[Dataset entries]
==*==
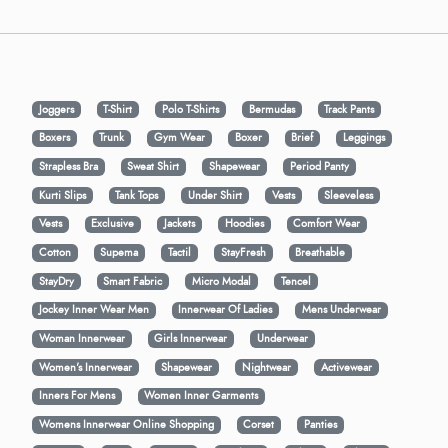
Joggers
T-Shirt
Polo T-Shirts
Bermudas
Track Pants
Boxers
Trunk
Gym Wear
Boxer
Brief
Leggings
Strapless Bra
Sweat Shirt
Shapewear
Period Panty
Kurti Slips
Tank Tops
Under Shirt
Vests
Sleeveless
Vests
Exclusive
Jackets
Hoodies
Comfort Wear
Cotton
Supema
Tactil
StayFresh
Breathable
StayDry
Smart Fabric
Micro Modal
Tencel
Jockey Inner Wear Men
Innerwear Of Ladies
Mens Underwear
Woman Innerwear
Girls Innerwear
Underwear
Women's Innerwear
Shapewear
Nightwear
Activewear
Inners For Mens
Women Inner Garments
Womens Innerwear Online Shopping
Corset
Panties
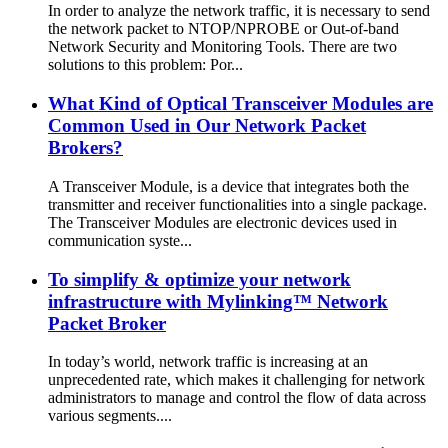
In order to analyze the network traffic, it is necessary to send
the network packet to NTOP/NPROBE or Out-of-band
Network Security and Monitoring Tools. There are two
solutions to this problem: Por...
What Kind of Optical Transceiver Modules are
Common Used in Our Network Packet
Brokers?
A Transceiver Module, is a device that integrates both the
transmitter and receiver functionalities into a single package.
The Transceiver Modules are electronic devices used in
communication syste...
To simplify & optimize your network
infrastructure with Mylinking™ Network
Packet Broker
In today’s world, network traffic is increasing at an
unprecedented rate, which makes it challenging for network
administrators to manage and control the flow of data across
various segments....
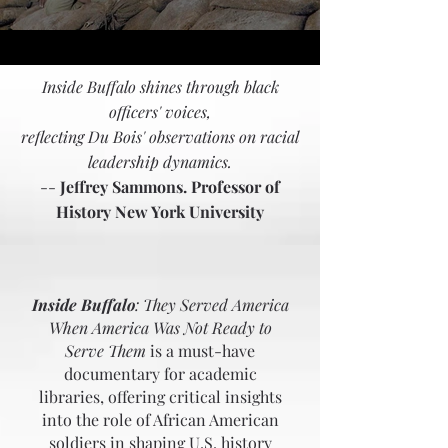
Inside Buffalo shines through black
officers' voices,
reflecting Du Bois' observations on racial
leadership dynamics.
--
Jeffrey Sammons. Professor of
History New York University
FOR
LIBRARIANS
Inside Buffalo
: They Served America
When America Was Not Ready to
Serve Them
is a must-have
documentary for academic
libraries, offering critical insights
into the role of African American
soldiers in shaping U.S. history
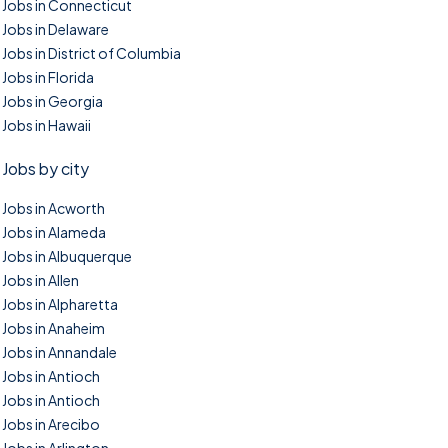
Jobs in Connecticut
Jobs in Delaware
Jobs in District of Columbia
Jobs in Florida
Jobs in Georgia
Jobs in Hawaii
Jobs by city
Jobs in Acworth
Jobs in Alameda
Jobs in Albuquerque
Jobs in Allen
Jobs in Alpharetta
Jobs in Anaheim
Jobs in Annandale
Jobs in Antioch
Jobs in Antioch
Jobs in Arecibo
==*==
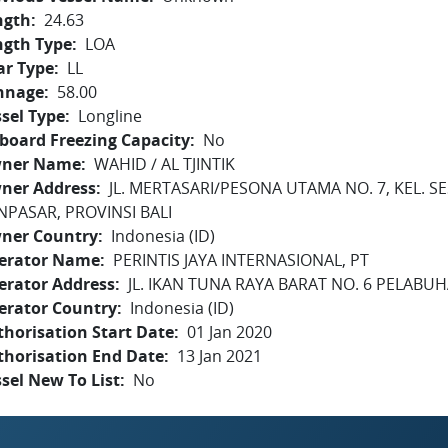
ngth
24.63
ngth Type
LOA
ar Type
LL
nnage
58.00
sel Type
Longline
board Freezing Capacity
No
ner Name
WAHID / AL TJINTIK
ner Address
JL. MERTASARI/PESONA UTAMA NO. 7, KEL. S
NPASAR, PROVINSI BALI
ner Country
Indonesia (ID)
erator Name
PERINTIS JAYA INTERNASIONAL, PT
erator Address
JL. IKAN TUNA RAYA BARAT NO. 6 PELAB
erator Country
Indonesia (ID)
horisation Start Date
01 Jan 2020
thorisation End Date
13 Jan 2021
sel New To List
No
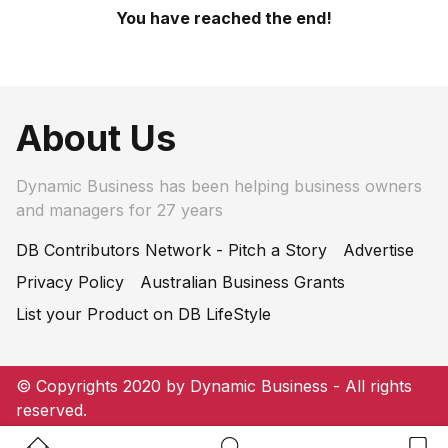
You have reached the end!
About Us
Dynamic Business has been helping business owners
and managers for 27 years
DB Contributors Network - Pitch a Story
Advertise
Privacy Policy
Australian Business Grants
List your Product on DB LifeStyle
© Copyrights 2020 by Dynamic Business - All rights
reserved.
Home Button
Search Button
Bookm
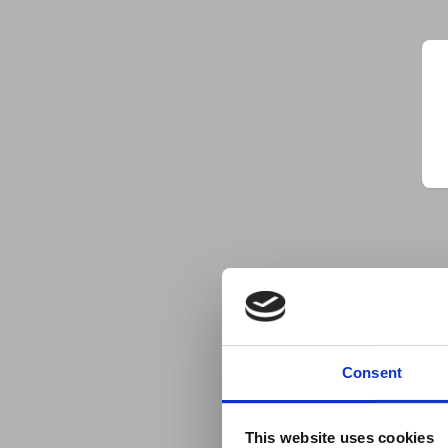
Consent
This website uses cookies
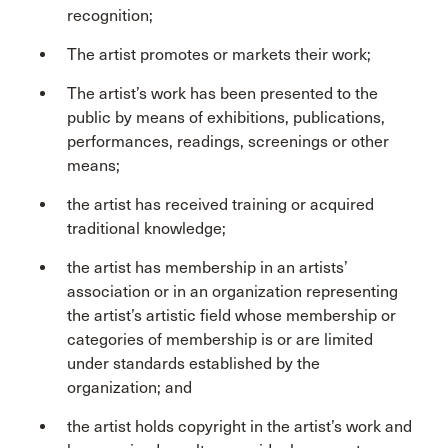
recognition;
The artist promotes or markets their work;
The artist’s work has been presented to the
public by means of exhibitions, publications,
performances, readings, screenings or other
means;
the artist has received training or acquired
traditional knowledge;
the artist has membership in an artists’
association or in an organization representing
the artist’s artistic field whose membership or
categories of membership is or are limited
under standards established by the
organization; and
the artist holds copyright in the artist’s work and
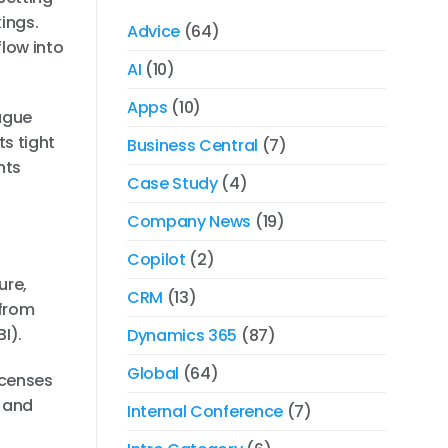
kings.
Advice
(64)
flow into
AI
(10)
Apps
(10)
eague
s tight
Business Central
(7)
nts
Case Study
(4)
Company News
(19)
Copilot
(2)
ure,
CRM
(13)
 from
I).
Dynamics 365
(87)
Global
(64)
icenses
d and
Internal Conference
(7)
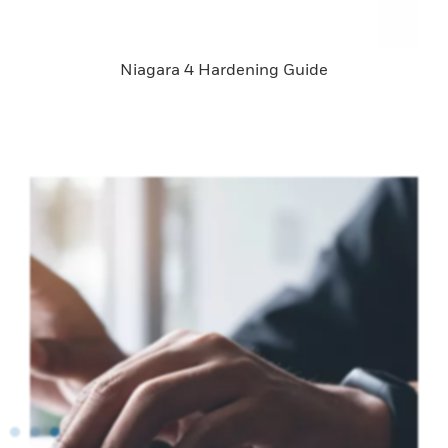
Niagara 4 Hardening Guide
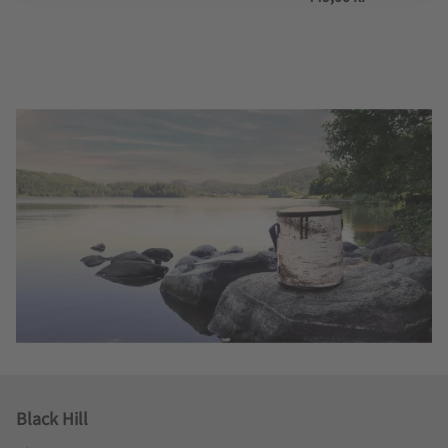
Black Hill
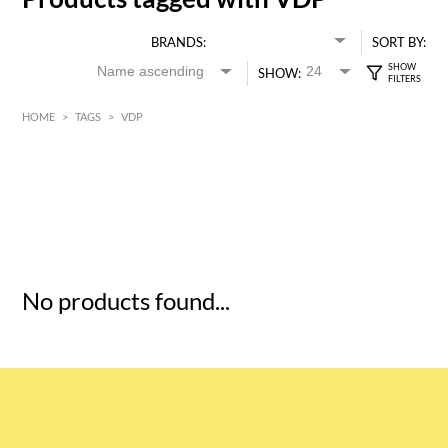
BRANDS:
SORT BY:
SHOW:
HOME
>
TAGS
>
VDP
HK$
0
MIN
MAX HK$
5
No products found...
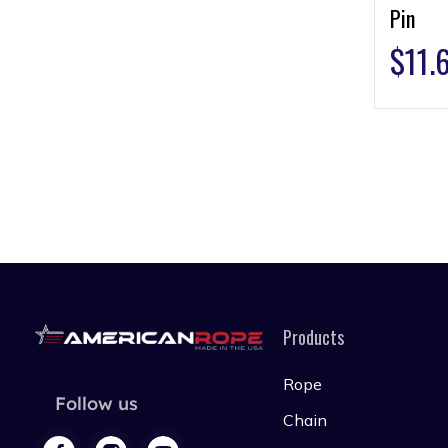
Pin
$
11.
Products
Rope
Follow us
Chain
==*==
:: Task to complete ::
Which lines in the data hold the string "artist"? Copy each of them.

:: Exercise response ::
The artist promotes or markets their work;
The artist’s work has been presented to the
the artist has received training or acquired
the artist has membership in an artists’
the artist’s artistic field whose membership or
the artist holds copyright in the artist’s work and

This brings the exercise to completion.